My preference is to take it in turns to choose and pay for the date. I would not be prepared to 'let' someone pay my way. Equally I do not enjoy spending time with a free loader who is happy for me to pay more than my way.

It's not unknown for my 'date' to be surprised to find that I'm only drinking water but happy to buy rounds. What they do with that knowledge tells me a lot about what kind of person they are. Finding out what a person is like is exactly what dating is for. I do actually prefer to get to know people before actually 'dating' but that isn't always possible.

MayaPinion · 02/09/2024 21:13

You split it. After that, if you like each other, you can take turns or whatever. Don't set up a power imbalance at the outset unless you want to keep house for him in the future.

LickThatPinkVenom · 02/09/2024 21:14

This reply has been deleted

This has been deleted by MNHQ for breaking our Talk Guidelines.

How is a drink more romantic than a coffee? There are erm 'romantic' and unromantic coffee places just as there are similar bars. In any case it's the conversation that matters more.

autumn1610 · 02/09/2024 21:25

Don’t go in expecting someone to pay. I always offer to split or if drinks only I will always offer to buy at least one round. If they insist you on paying then it’s a win

YankeeDad · 02/09/2024 21:34

Having read several of these - is this a fair summary?

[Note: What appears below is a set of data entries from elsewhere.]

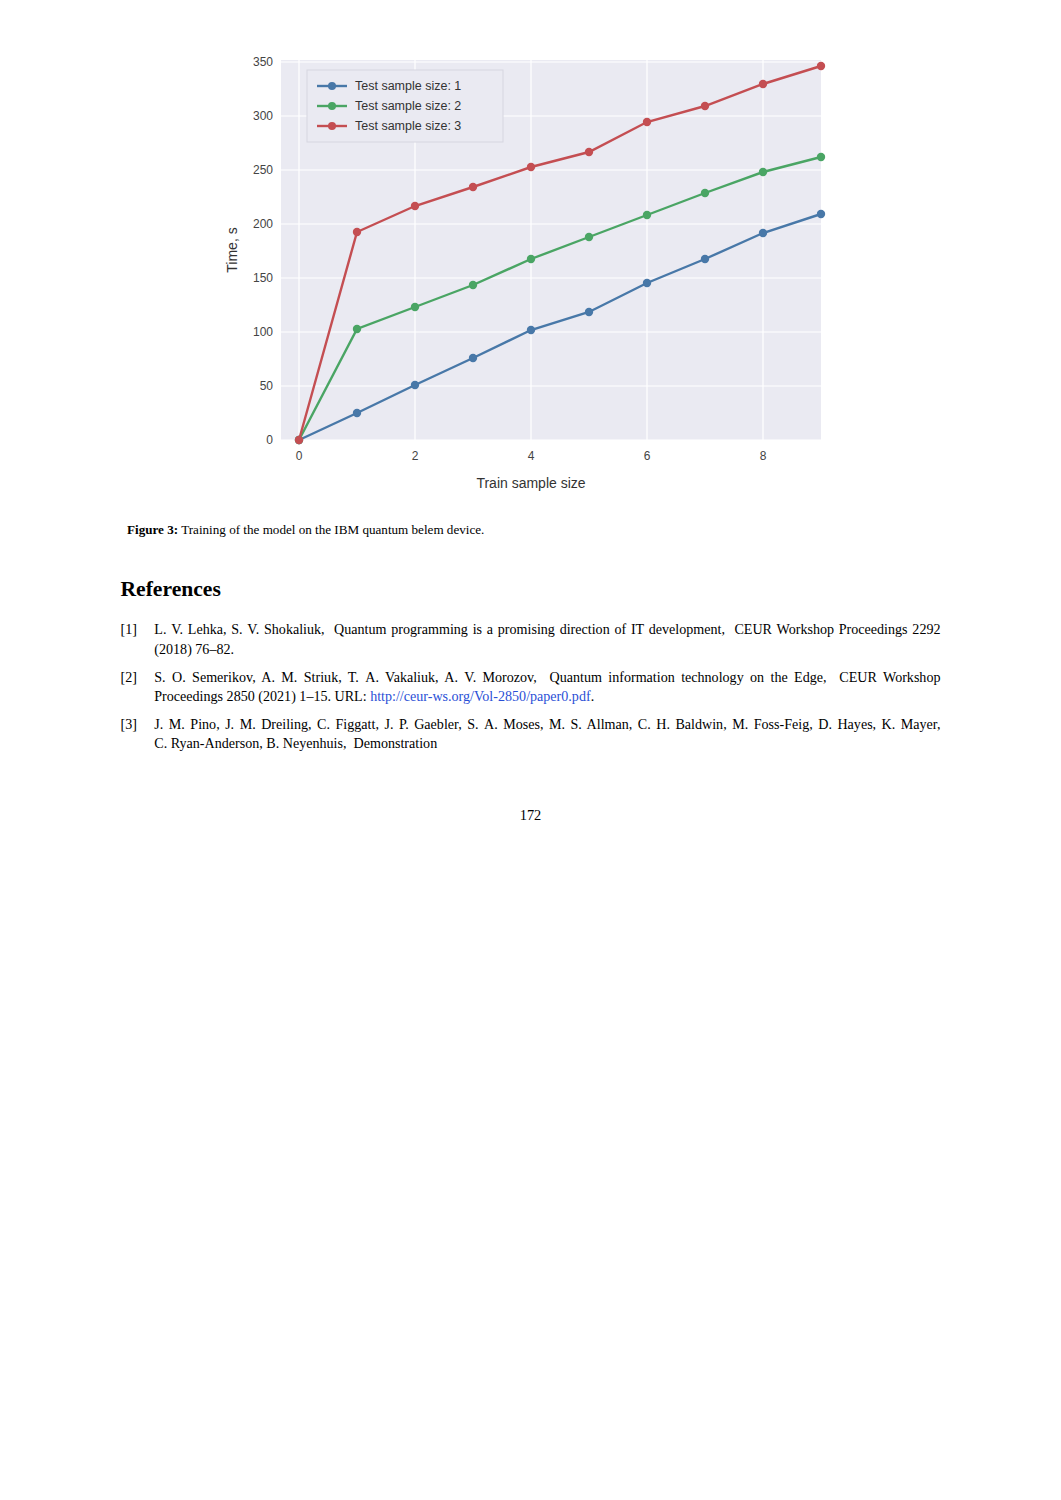0 50 100 150 200 250 300 350 0 2 4 6 8 Train sample size Time, s Test sample size: 1 Test sample size: 2 Test sample size: 3
Figure 3: Training of the model on the IBM quantum belem device.
References
[1] L. V. Lehka, S. V. Shokaliuk, Quantum programming is a promising direction of IT development, CEUR Workshop Proceedings 2292 (2018) 76–82.
[2] S. O. Semerikov, A. M. Striuk, T. A. Vakaliuk, A. V. Morozov, Quantum information technology on the Edge, CEUR Workshop Proceedings 2850 (2021) 1–15. URL: http://ceur-ws.org/Vol-2850/paper0.pdf.
[3] J. M. Pino, J. M. Dreiling, C. Figgatt, J. P. Gaebler, S. A. Moses, M. S. Allman, C. H. Baldwin, M. Foss-Feig, D. Hayes, K. Mayer, C. Ryan-Anderson, B. Neyenhuis, Demonstration
172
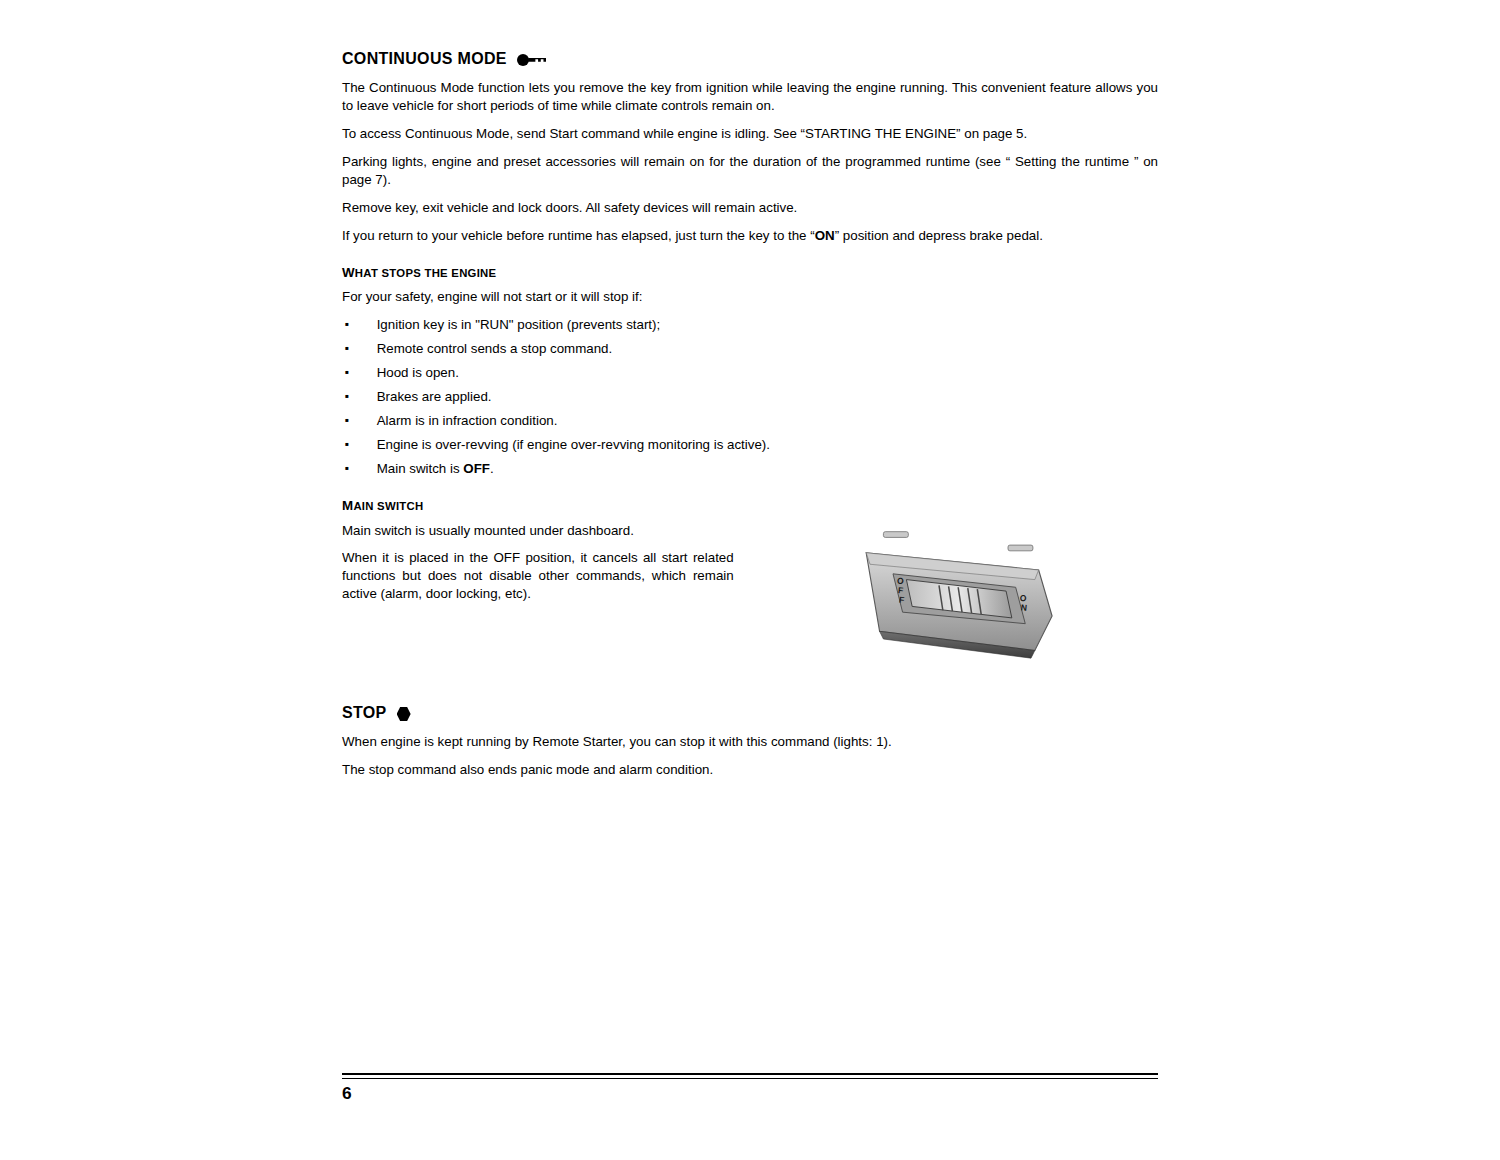CONTINUOUS MODE
The Continuous Mode function lets you remove the key from ignition while leaving the engine running. This convenient feature allows you to leave vehicle for short periods of time while climate controls remain on.
To access Continuous Mode, send Start command while engine is idling. See “STARTING THE ENGINE” on page 5.
Parking lights, engine and preset accessories will remain on for the duration of the programmed runtime (see “ Setting the runtime ” on page 7).
Remove key, exit vehicle and lock doors. All safety devices will remain active.
If you return to your vehicle before runtime has elapsed, just turn the key to the “ON” position and depress brake pedal.
WHAT STOPS THE ENGINE
For your safety, engine will not start or it will stop if:
Ignition key is in "RUN" position (prevents start);
Remote control sends a stop command.
Hood is open.
Brakes are applied.
Alarm is in infraction condition.
Engine is over-revving (if engine over-revving monitoring is active).
Main switch is OFF.
MAIN SWITCH
Main switch is usually mounted under dashboard.
When it is placed in the OFF position, it cancels all start related functions but does not disable other commands, which remain active (alarm, door locking, etc).
O F F O N
STOP
When engine is kept running by Remote Starter, you can stop it with this command (lights: 1).
The stop command also ends panic mode and alarm condition.
6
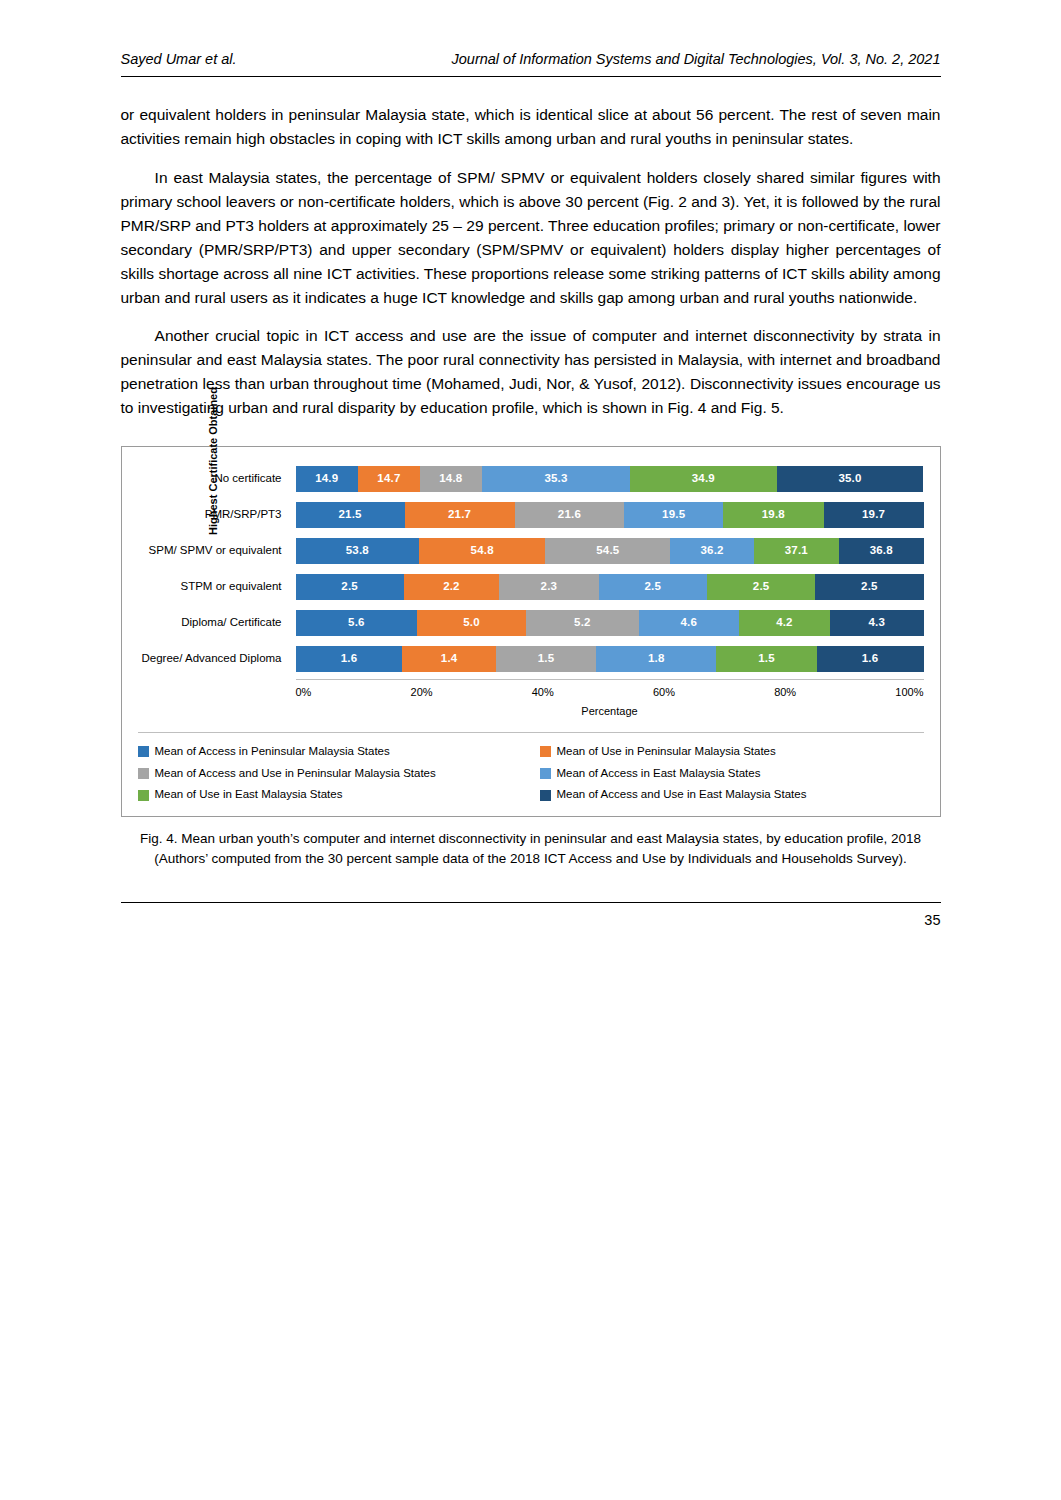Sayed Umar et al. Journal of Information Systems and Digital Technologies, Vol. 3, No. 2, 2021
or equivalent holders in peninsular Malaysia state, which is identical slice at about 56 percent. The rest of seven main activities remain high obstacles in coping with ICT skills among urban and rural youths in peninsular states.
In east Malaysia states, the percentage of SPM/ SPMV or equivalent holders closely shared similar figures with primary school leavers or non-certificate holders, which is above 30 percent (Fig. 2 and 3). Yet, it is followed by the rural PMR/SRP and PT3 holders at approximately 25 – 29 percent. Three education profiles; primary or non-certificate, lower secondary (PMR/SRP/PT3) and upper secondary (SPM/SPMV or equivalent) holders display higher percentages of skills shortage across all nine ICT activities. These proportions release some striking patterns of ICT skills ability among urban and rural users as it indicates a huge ICT knowledge and skills gap among urban and rural youths nationwide.
Another crucial topic in ICT access and use are the issue of computer and internet disconnectivity by strata in peninsular and east Malaysia states. The poor rural connectivity has persisted in Malaysia, with internet and broadband penetration less than urban throughout time (Mohamed, Judi, Nor, & Yusof, 2012). Disconnectivity issues encourage us to investigating urban and rural disparity by education profile, which is shown in Fig. 4 and Fig. 5.
Highest Certificate Obtained
No certificate
14.9
14.7
14.8
35.3
34.9
35.0
PMR/SRP/PT3
21.5
21.7
21.6
19.5
19.8
19.7
SPM/ SPMV or equivalent
53.8
54.8
54.5
36.2
37.1
36.8
STPM or equivalent
2.5
2.2
2.3
2.5
2.5
2.5
Diploma/ Certificate
5.6
5.0
5.2
4.6
4.2
4.3
Degree/ Advanced Diploma
1.6
1.4
1.5
1.8
1.5
1.6
0% 20% 40% 60% 80% 100%
Percentage
Mean of Access in Peninsular Malaysia States
Mean of Use in Peninsular Malaysia States
Mean of Access and Use in Peninsular Malaysia States
Mean of Access in East Malaysia States
Mean of Use in East Malaysia States
Mean of Access and Use in East Malaysia States
Fig. 4. Mean urban youth’s computer and internet disconnectivity in peninsular and east Malaysia states, by education profile, 2018 (Authors’ computed from the 30 percent sample data of the 2018 ICT Access and Use by Individuals and Households Survey).
35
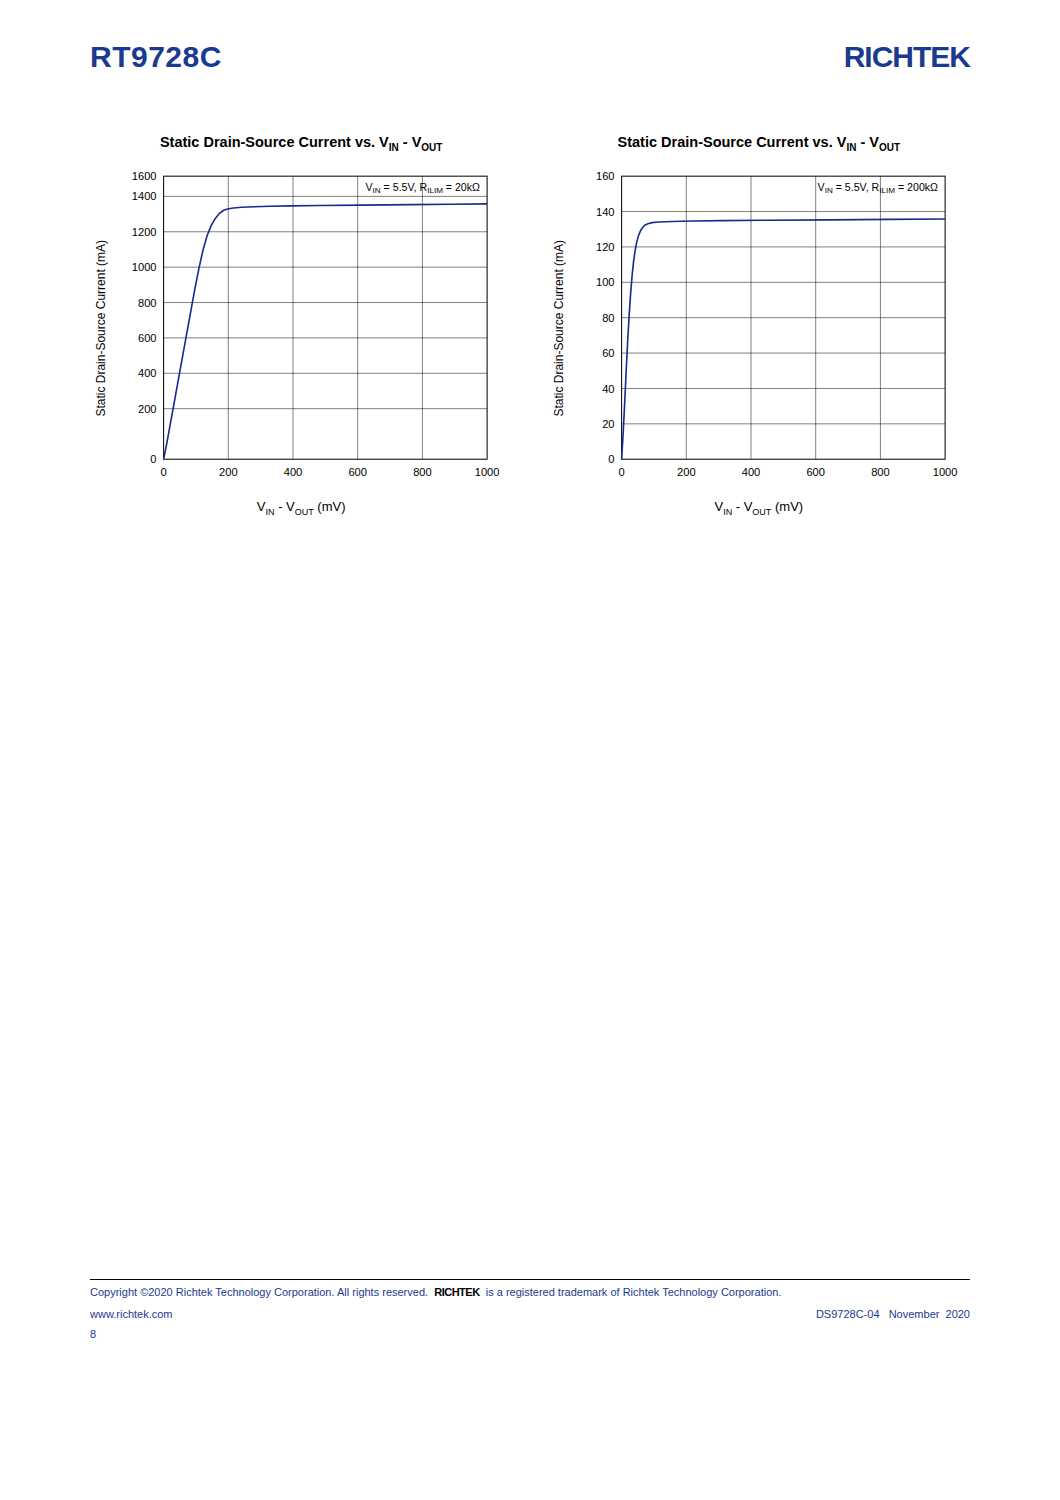RT9728C
RICH TEK
Static Drain-Source Current vs. VIN - VOUT
Static Drain-Source Current (mA)
1600 1400 1200 1000 800 600 400 200 0 0 200 400 600 800 1000 VIN = 5.5V, RILIM = 20kΩ
VIN - VOUT (mV)
Static Drain-Source Current vs. VIN - VOUT
Static Drain-Source Current (mA)
160 140 120 100 80 60 40 20 0 0 200 400 600 800 1000 VIN = 5.5V, RILIM = 200kΩ
VIN - VOUT (mV)
Copyright ©2020 Richtek Technology Corporation. All rights reserved. RICHTEK is a registered trademark of Richtek Technology Corporation.
www.richtek.com DS9728C-04 November 2020
8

  1. if a guy offers to pay, and you offer to split but you actually wanted him to pay, if he accepts the offer to split and lets the woman pay half, then he’s stingy knob who needs to be dumped, even if you liked him up until then

  2. if a guy offers to pay, and you offer to split but he insists to pay, and if you actually wanted to split, then he’s a patronising knob who needs to be dumped, even if you liked him up until then..

MeAgainAndAgain · 02/09/2024 21:41

YankeeDad · 02/09/2024 21:34

Having read several of these - is this a fair summary?

  1. if a guy offers to pay, and you offer to split but you actually wanted him to pay, if he accepts the offer to split and lets the woman pay half, then he’s stingy knob who needs to be dumped, even if you liked him up until then

  2. if a guy offers to pay, and you offer to split but he insists to pay, and if you actually wanted to split, then he’s a patronising knob who needs to be dumped, even if you liked him up until then..

3 If a guy offers to pay then it means he’s just a dirty sex addict and is only thinking of one thing and is too skint to pay for a prostitute and should have his balls chopped off.

LoneHydrangea · 02/09/2024 21:43

First date? A meal? I’d only be happy to split the bill, subsequent - taking turns is fine.

TuesdayWhistler · 02/09/2024 21:44

I won't let a man pay for me. Sorry.
It breeds expectations and they can fuck off with that.

MeAgainAndAgain · 02/09/2024 21:44

I’m very firmly team coffee. Or tea.

It’s low key, low effort, low stress, and easy. I do appreciate that that’s kind of my personality though, to prefer this kind of relaxed meeting.

If a man invited me out for a meal before we’d even met (or even in the first month or so) I’d try to steer him towards something……less. I went on a picnic for a first meet once, that was lovely!